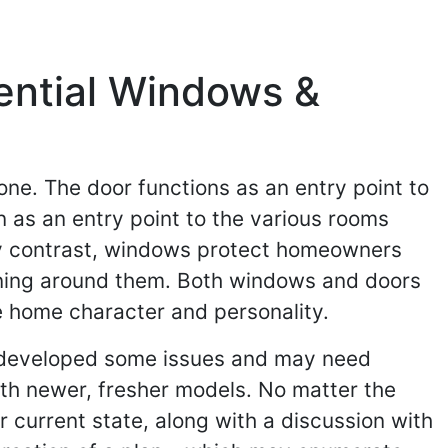
ential Windows &
ne. The door functions as an entry point to
 as an entry point to the various rooms
 By contrast, windows protect homeowners
ening around them. Both windows and doors
the home character and personality.
 developed some issues and may need
with newer, fresher models. No matter the
 current state, along with a discussion with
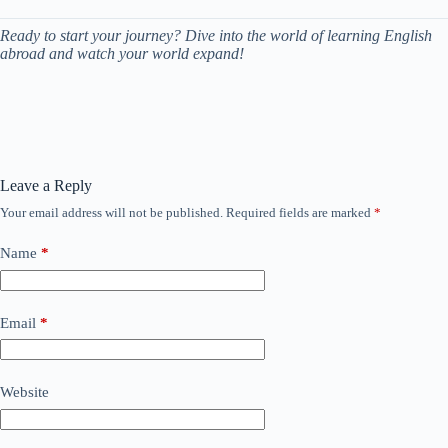
Ready to start your journey? Dive into the world of learning English
abroad and watch your world expand!
Leave a Reply
Your email address will not be published.
Required fields are marked
*
Name
*
Email
*
Website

....................

Exercise directions> Render every line of text read from the records above as a Markdown table with two columns, Number and Text, where Number is the row count and Text is the line. Skip blank lines and leave the pictures out.

Solution below>
| Number | Text |
|---|---|
| 1 | ential Windows & |
| 2 | ne. The door functions as an entry point to |
| 3 |  as an entry point to the various rooms |
| 4 |  By contrast, windows protect homeowners |
| 5 | ening around them. Both windows and doors |
| 6 | the home character and personality. |
| 7 |  developed some issues and may need |
| 8 | with newer, fresher models. No matter the |
| 9 |  current state, along with a discussion with |
| 10 | Ready to start your journey? Dive into the world of learning English |
| 11 | abroad and watch your world expand! |
| 12 | Leave a Reply |
| 13 | Your email address will not be published. |
| 14 | Required fields are marked |
| 15 | * |
| 16 | Name |
| 17 | * |
| 18 | Email |
| 19 | * |
| 20 | Website |